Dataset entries
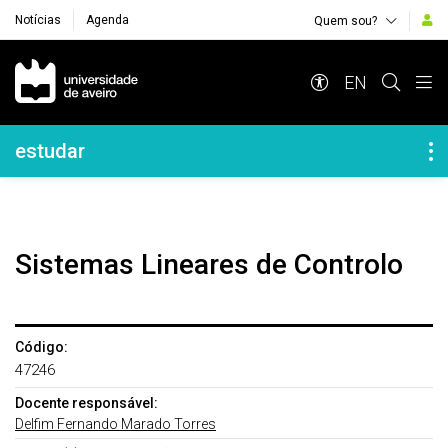
Notícias
Agenda
Quem sou?
Navegação Principal
EN
Navegação Lateral
estudar
Sistemas Lineares de Controlo
Código:
47246
Docente responsável:
Delfim Fernando Marado Torres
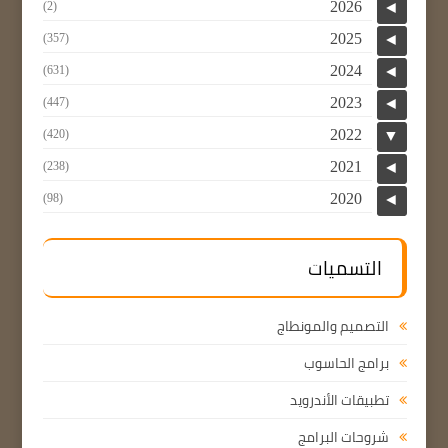
2026
(2)
◄
2025
(357)
◄
2024
(631)
◄
2023
(447)
◄
2022
(420)
▼
2021
(238)
◄
2020
(98)
◄
التسميات
التصميم والمونطاج
برامج الحاسوب
تطبيقات الأندرويد
شروحات البرامج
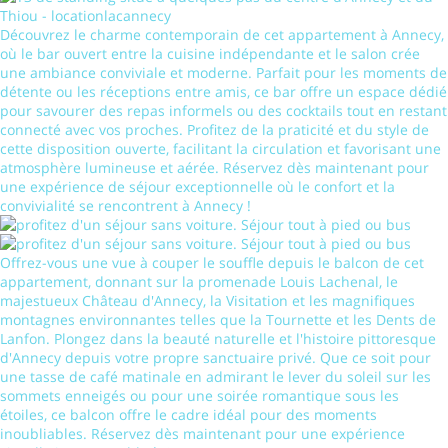
Découvrez le charme contemporain de cet appartement à Annecy,
où le bar ouvert entre la cuisine indépendante et le salon crée
une ambiance conviviale et moderne. Parfait pour les moments de
détente ou les réceptions entre amis, ce bar offre un espace dédié
pour savourer des repas informels ou des cocktails tout en restant
connecté avec vos proches. Profitez de la praticité et du style de
cette disposition ouverte, facilitant la circulation et favorisant une
atmosphère lumineuse et aérée. Réservez dès maintenant pour
une expérience de séjour exceptionnelle où le confort et la
convivialité se rencontrent à Annecy !
Offrez-vous une vue à couper le souffle depuis le balcon de cet
appartement, donnant sur la promenade Louis Lachenal, le
majestueux Château d'Annecy, la Visitation et les magnifiques
montagnes environnantes telles que la Tournette et les Dents de
Lanfon. Plongez dans la beauté naturelle et l'histoire pittoresque
d'Annecy depuis votre propre sanctuaire privé. Que ce soit pour
une tasse de café matinale en admirant le lever du soleil sur les
sommets enneigés ou pour une soirée romantique sous les
étoiles, ce balcon offre le cadre idéal pour des moments
inoubliables. Réservez dès maintenant pour une expérience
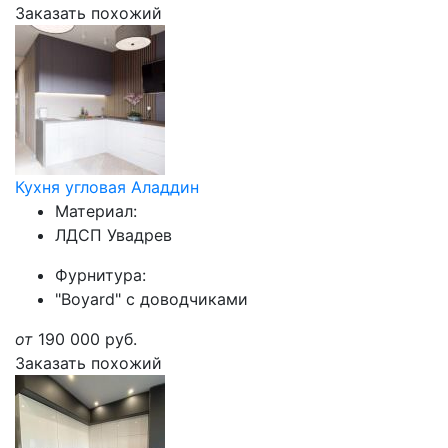
Заказать похожий
Кухня угловая Аладдин
Материал:
ЛДСП Увадрев
Фурнитура:
"Boyard" с доводчиками
от
190 000
руб.
Заказать похожий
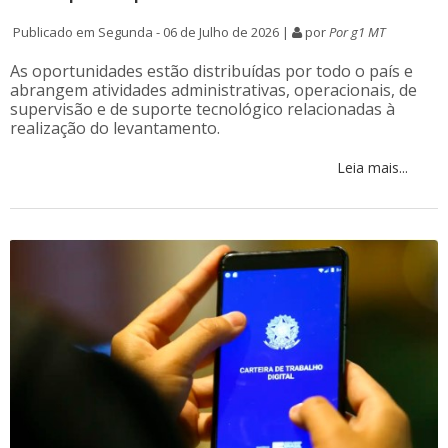
Publicado em Segunda - 06 de Julho de 2026 |
por
Por g1 MT
As oportunidades estão distribuídas por todo o país e
abrangem atividades administrativas, operacionais, de
supervisão e de suporte tecnológico relacionadas à
realização do levantamento.
Leia mais...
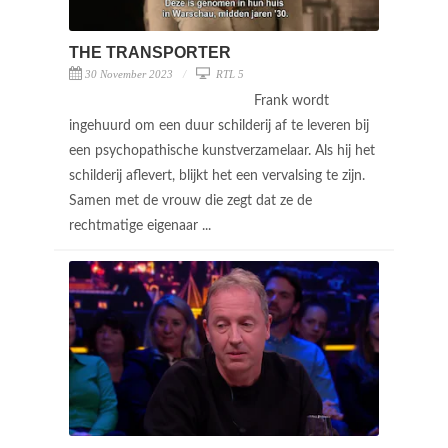
THE TRANSPORTER
30 November 2023
RTL 5
Frank wordt
ingehuurd om een duur schilderij af te leveren bij
een psychopathische kunstverzamelaar. Als hij het
schilderij aflevert, blijkt het een vervalsing te zijn.
Samen met de vrouw die zegt dat ze de
rechtmatige eigenaar ...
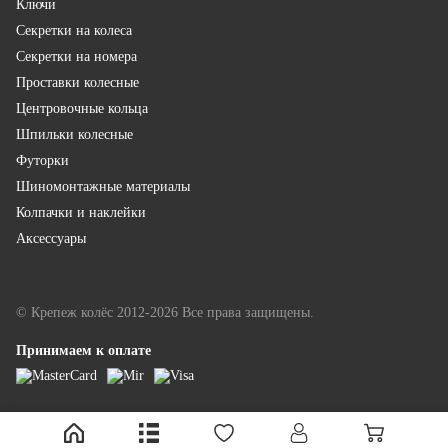
Ключи
Секретки на колеса
Секретки на номера
Проставки колесные
Центровочные кольца
Шпильки колесные
Футорки
Шиномонтажные материалы
Колпачки и наклейки
Аксессуары
© Крепеж колёс 2012-2026 Все права защищены.
Принимаем к оплате
LINKOR - разработка и продвижение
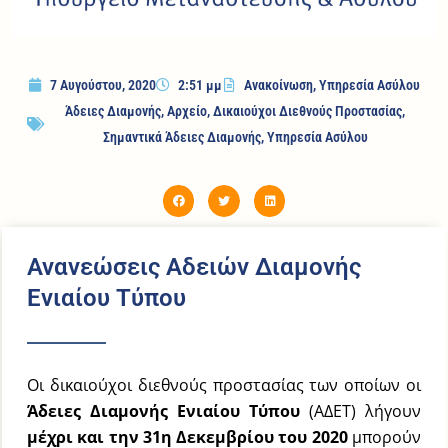
7 Αυγούστου, 2020
2:51 μμ
Ανακοίνωση
,
Υπηρεσία Ασύλου
Άδειες Διαμονής
,
Αρχείο
,
Δικαιούχοι Διεθνούς Προστασίας
,
Σημαντικά Άδειες Διαμονής
,
Υπηρεσία Ασύλου
Ανανεώσεις Αδειών Διαμονής
Ενιαίου Τύπου
Οι δικαιούχοι διεθνούς προστασίας των οποίων οι
Άδειες Διαμονής Ενιαίου Τύπου
(ΑΔΕΤ) λήγουν
μέχρι και την 31η Δεκεμβρίου του 2020
μπορούν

■ Work instruction ■
An acceptable answer consists of the lines above from the one holding "atmosphère lumineuse et" to the end of the data, repeated exactly and containing no pictures.

■ Expected output ■
atmosphère lumineuse et aérée. Réservez dès maintenant pour
une expérience de séjour exceptionnelle où le confort et la
convivialité se rencontrent à Annecy !
Offrez-vous une vue à couper le souffle depuis le balcon de cet
appartement, donnant sur la promenade Louis Lachenal, le
majestueux Château d'Annecy, la Visitation et les magnifiques
montagnes environnantes telles que la Tournette et les Dents de
Lanfon. Plongez dans la beauté naturelle et l'histoire pittoresque
d'Annecy depuis votre propre sanctuaire privé. Que ce soit pour
une tasse de café matinale en admirant le lever du soleil sur les
sommets enneigés ou pour une soirée romantique sous les
étoiles, ce balcon offre le cadre idéal pour des moments
inoubliables. Réservez dès maintenant pour une expérience
Заказать похожий
Кухня угловая Аладдин
Материал:
ЛДСП Увадрев
Фурнитура:
"Boyard" с доводчиками
от
190 000
руб.
Заказать похожий
Publicado em Segunda - 06 de Julho de 2026 |
por
Por g1 MT
As oportunidades estão distribuídas por todo o país e
abrangem atividades administrativas, operacionais, de
supervisão e de suporte tecnológico relacionadas à
realização do levantamento.
Leia mais...
THE TRANSPORTER
30 November 2023
RTL 5
Frank wordt
ingehuurd om een duur schilderij af te leveren bij
een psychopathische kunstverzamelaar. Als hij het
schilderij aflevert, blijkt het een vervalsing te zijn.
Samen met de vrouw die zegt dat ze de
rechtmatige eigenaar ...
Ключи
Секретки на колеса
Секретки на номера
Проставки колесные
Центровочные кольца
Шпильки колесные
Футорки
Шиномонтажные материалы
Колпачки и наклейки
Аксессуары
© Крепеж колёс 2012-2026 Все права защищены.
Принимаем к оплате
LINKOR - разработка и продвижение
7 Αυγούστου, 2020
2:51 μμ
Ανακοίνωση
,
Υπηρεσία Ασύλου
Άδειες Διαμονής
,
Αρχείο
,
Δικαιούχοι Διεθνούς Προστασίας
,
Σημαντικά Άδειες Διαμονής
,
Υπηρεσία Ασύλου
Ανανεώσεις Αδειών Διαμονής
Ενιαίου Τύπου
Οι δικαιούχοι διεθνούς προστασίας των οποίων οι
Άδειες Διαμονής Ενιαίου Τύπου
(ΑΔΕΤ) λήγουν
μέχρι και την 31η Δεκεμβρίου του 2020
μπορούν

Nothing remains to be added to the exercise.